Policy rate unchanged, as forecast

The Central Bank (CBI) Monetary Policy Committee’s (MPC) decision to keep the policy rate unchanged, announced today, was in line with our projections and those of other official forecasters. As regards future rate hikes, the tone in today’s statement was somewhat milder than in the MPC’s August statement. 

Signalling further policy rate rises

Also in line with our forecast, the MPC provides forward guidance suggesting the likelihood of further rate hikes. According to today’s statement, “[i]f inflation rises in the wake of the wage settlements, as forecasts indicate, the MPC will have to raise interest rates still further in order to bring inflation back to target over the medium term.” 
In spite of this, we expect the policy rate to be held unchanged until mid-2016 and then be raised by 50 basis points in the latter half of the year.
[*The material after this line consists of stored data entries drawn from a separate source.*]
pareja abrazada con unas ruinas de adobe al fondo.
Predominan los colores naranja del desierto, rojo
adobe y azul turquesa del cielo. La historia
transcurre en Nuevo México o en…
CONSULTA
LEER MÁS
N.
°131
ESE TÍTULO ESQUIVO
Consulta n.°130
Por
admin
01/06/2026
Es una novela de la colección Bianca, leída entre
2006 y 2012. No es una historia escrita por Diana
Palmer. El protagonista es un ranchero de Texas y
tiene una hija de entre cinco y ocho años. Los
In addition, the adjustment of the effective policy rate towards the centre of the interest rate corridor once liquidity diminishes with the stability contribution and the offshore ISK auction will probably constitute the equivalent of a roughly 75-point rate hike, which we expect in the first half of 2016. 

ISK appreciation slows the tightening phase

According to the MPC, a “stronger króna and global price developments have provided the scope to raise interest rates slightly more slowly than was previously considered necessary, but they do not change the need for a tighter monetary stance in the near future.” As could be expected, the MPC notes that H1/2015 GDP growth turned out well above the CBI forecast and that the outlook is for “continued robust GDP growth and a widening positive output gap in the coming term.” The Committee goes on to say that the short-term inflation outlook has improved, in part because of the appreciation of the ISK, but that the medium-term outlook is broadly unchanged. 

The big news: increased reserve requirements

The most newsworthy part of this morning’s statement is the MPC’s decision to increase reserve requirements from 2% to 4% “to strengthen the Bank’s liquidity management in the wake of its substantial foreign currency purchases in the recent term and in connection with the winding-up of the failed banks’ estates and the planned auction to release or tie up offshore krónur.” 

The reserve requirement for the current reserve maintenance period (21 September – 20 October) is ISK 31.1bn, and the change will take effect as of the maintenance period beginning on 21 October. Based on the total for the current period, the amount of the imposed reserve requirement can be expected to double to just over ISK 60bn. At this morning’s press conference, the Governor said that the MPC’s decision is not conceived as a means of affecting the monetary stance but as a temporary measure designed in part to ensure that monetary policy is implemented as it should be. In our opinion, though, the change in reserve requirements will have some tightening effect, although it is difficult to pinpoint how strong that effect will be. 

Dissatisfied with fiscal easing

According to the MPC, the cyclically adjusted Treasury outcome for this year and the budget proposal for next year entail a relaxation of fiscal policy. At today’s press conference, the Governor said that the fiscal easing was equivalent to about 1.5% of GDP and that, other things being equal, it would call for a tighter monetary stance. 

Offshore ISK auction just before or after the New Year

According to the Governor, preparations for the auction of offshore ISK proposed for October or November are in full swing, and the auction will take place relatively close to the proposed time period, either just before or just after the turn of the year. The Governor said it would be inappropriate to hold the auction concurrent with the settlement of the failed banks’ estates, as both would affect liquidity in circulation and it was necessary to keep the two separate. As regards the estates, the settlement process and its impact on the financial system and individual financial institutions would probably be clarified in October. 

No exchange rate peg

Arnór Sighvatsson, Deputy Governor of the CBI, said at today’s press conference that the CBI’s recent foreign currency purchases were to an extent a response to carry trade-related inflows in the recent term. However, they were due primarily to a sizeable trade surplus. He said as well that the recent appreciation of the ISK did not represent a change in CBI policy and that the bank was not prepared to declare a pegged exchange rate; i.e., the bank was not altogether disconnecting market forces in the FX market. The recent ISK appreciation was a sign of heavier FX inflows and had taken place in spite of substantial FX purchases by the CBI. How much the Central Bank should lean against exchange rate movements stemming from the real economy was an important question. After the recent appreciation, the real exchange rate was below its long-term average.